Tuesday, September 18, 2012

Student Coaching Update: Realistic Responsibilities?

I've been faithful to reviewing student work and folders each day since the beginning of the school year.  The information I gather is important, however the time challenge remains as this adds a couple of extra hours of work each day on top of the typical planning, response to memos, teacher meetings, professional development and the actual teaching which takes up the largest part of the day.

I do believe that schools have to move to a different schedule and system of teaching students.  It seems like the larger share of feedback, time-on-task and organizational duties related to the large numbers of students falls on the classroom teachers' responsibilities' lists.

For example, next month we'll spend five weeks fitting in parent conferences.  It takes about one hour per conference when you add the time to schedule, prep, and the meeting itself.  That's 25 hours of work on top of the typical routine.  We have about ten hours put aside for those conferences. For the most part, only classroom teachers and special educators have parent conference responsibility--many others have that time to plan, meet as teams and do the prep work that classroom teachers will have to squeeze in during the early mornings, late evenings and weekends throughout this five-week period.

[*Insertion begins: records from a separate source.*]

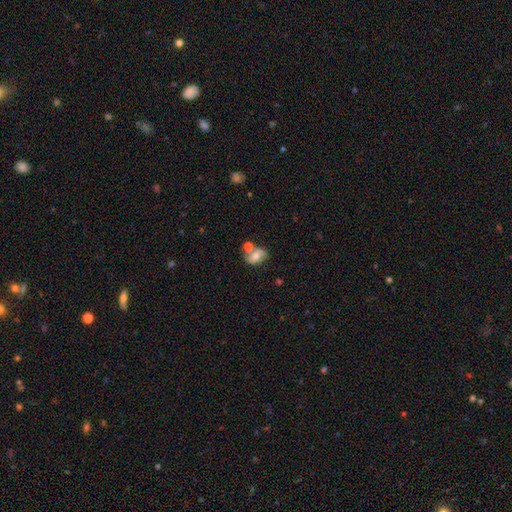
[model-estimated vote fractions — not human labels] Smooth or featured? featured or disk (53%)
Edge-on disk? no (97%)
Bar? no (57%)
Spiral arms? yes (76%)
Bulge size? moderate (68%)
Merging? none (51%)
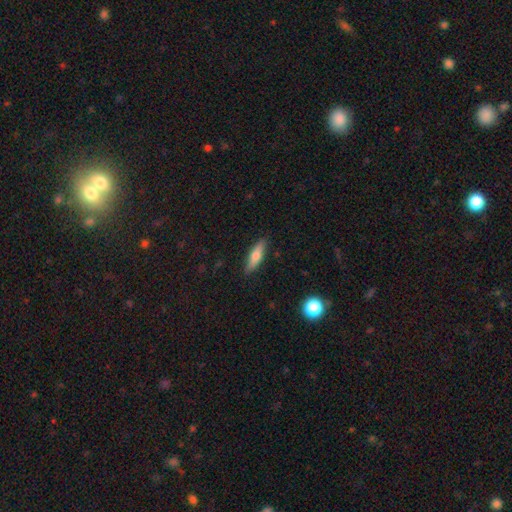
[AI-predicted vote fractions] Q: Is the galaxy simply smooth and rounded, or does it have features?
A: smooth — 66%.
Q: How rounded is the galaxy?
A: cigar-shaped — 62%.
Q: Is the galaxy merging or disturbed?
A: none — 87%.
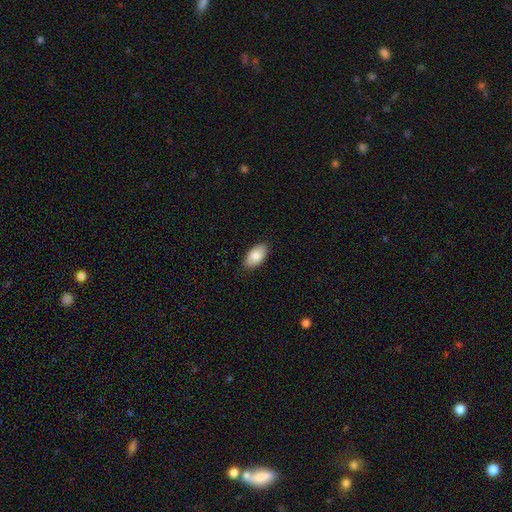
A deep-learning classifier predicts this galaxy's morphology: Smooth or featured? smooth (83%)
How rounded? in between (95%)
Merging? none (88%)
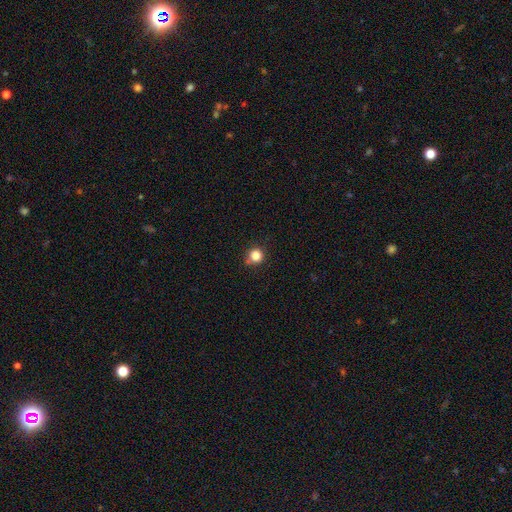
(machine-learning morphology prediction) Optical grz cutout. It shows a smooth galaxy with no disk features (83%) that is round (93%). Merging: none (75%).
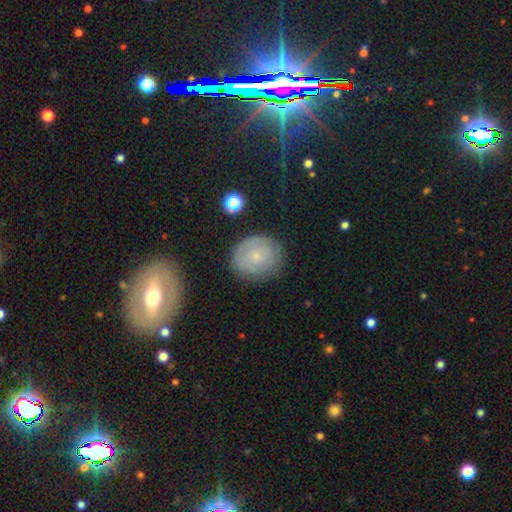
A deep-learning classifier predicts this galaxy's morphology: Q: Smooth or featured?
A: featured or disk (45%); tied with: smooth (45%)
Q: Merging?
A: none (79%); runner-up: minor disturbance (14%)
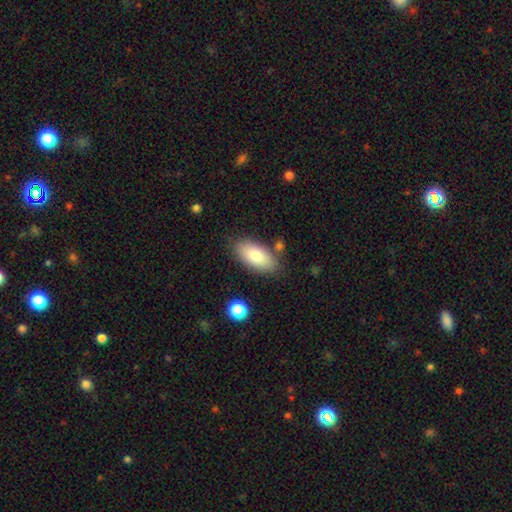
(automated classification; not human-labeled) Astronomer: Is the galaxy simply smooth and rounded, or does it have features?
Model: smooth — 81%.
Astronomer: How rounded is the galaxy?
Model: in between — 92%.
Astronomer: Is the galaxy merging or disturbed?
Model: none — 80%.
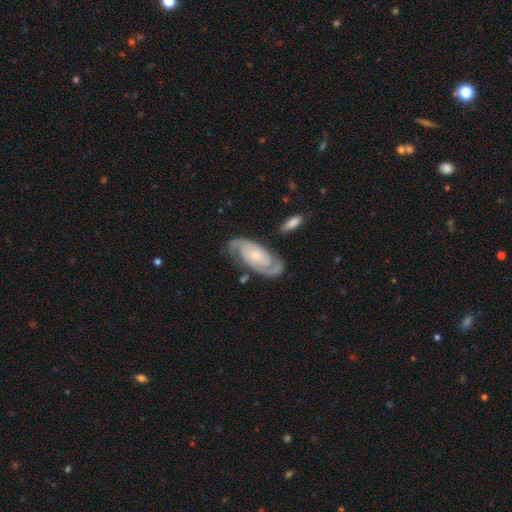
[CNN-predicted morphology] type=featured or disk (87%); edge-on=no (96%); bar=no (64%); spiral arms=yes (97%); winding=tight (55%); arm count=2 (90%); bulge=small (63%); merging=none (78%).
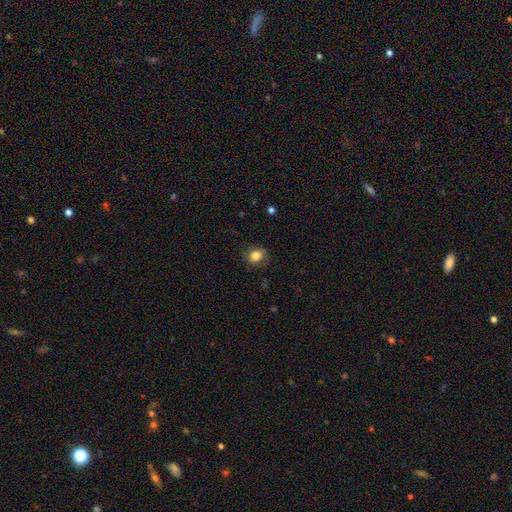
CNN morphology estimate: This appears to be a smooth galaxy with no disk features (83%) that is round (60%). Merging: none (80%).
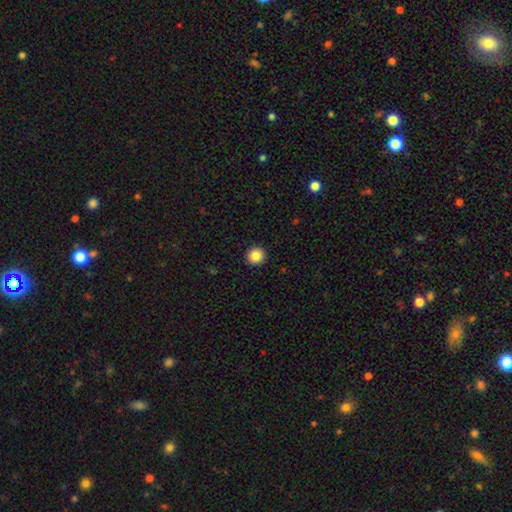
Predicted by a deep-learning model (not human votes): Morphology: type=smooth (86%); roundness=round (95%); merging=none (93%).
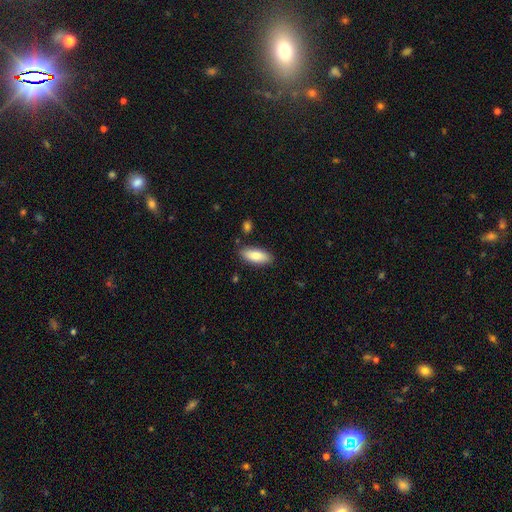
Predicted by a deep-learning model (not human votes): smooth 85%, featured or disk 9%, star or artifact 6%. Down the decision tree: how rounded — in between (78%); merging — none (85%).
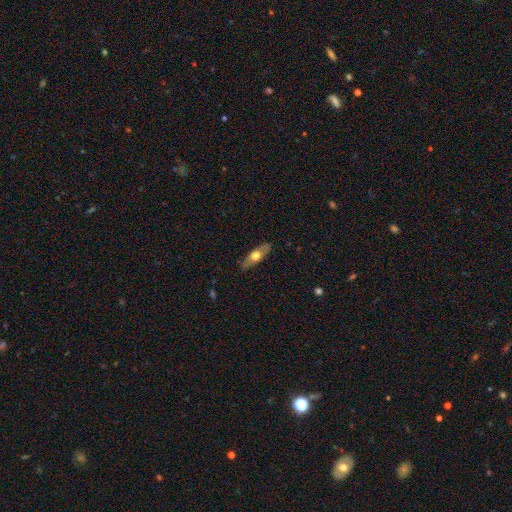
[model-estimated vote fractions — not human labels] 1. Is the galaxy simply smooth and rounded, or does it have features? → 53% smooth, 42% featured or disk, 6% star or artifact.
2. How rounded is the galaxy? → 52% in between, 45% cigar-shaped, 3% round.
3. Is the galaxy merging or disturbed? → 87% none, 10% minor disturbance, 2% major disturbance, 1% merger.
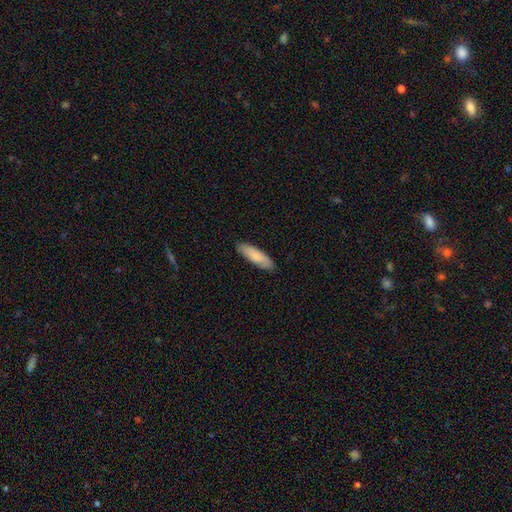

I always say, "When you play the compare game, no one wins," and try to stay away from comparing roles and responsibilities. However, I do continue to believe though that we will serve children better if we carefully look at the roles and responsibilities in schools.  In some cases, classroom teachers have too many leaders and too little help when it comes to the most important tasks related to student learning.

One way to start this change would be to assign most professionals in the building to a "home room" or advisory group giving those professionals the organizational, response and conference responsibilities for a group of students.  This would break down classrooms as we known them and create smaller groups w/"parent like" leaders.  Not only would a change to this model provide greater response to students, but it would also create a stronger professional team in a school since everyone would have similar time-on-task with direct service and responsibility for student conferences, feedback and care.

I like to work hard and do a good job, but it's also important that the expectations are doable and realistic. As Hattie's book, Making Learning Visible for Teachers, emphasizes, the teacher's role is very important and when we give all educators in a building equitable, realistic responsibilities, we will see student achievement blossom. However when roles are unrealistic and responsibilities not targeted well, student learning suffers.

As educators we will always continue to evolve towards better practice and schedules for student response, and it is essential that we look carefully at the energy and skill available, and employ that energy and skill with care and focus so that student learning takes center stage.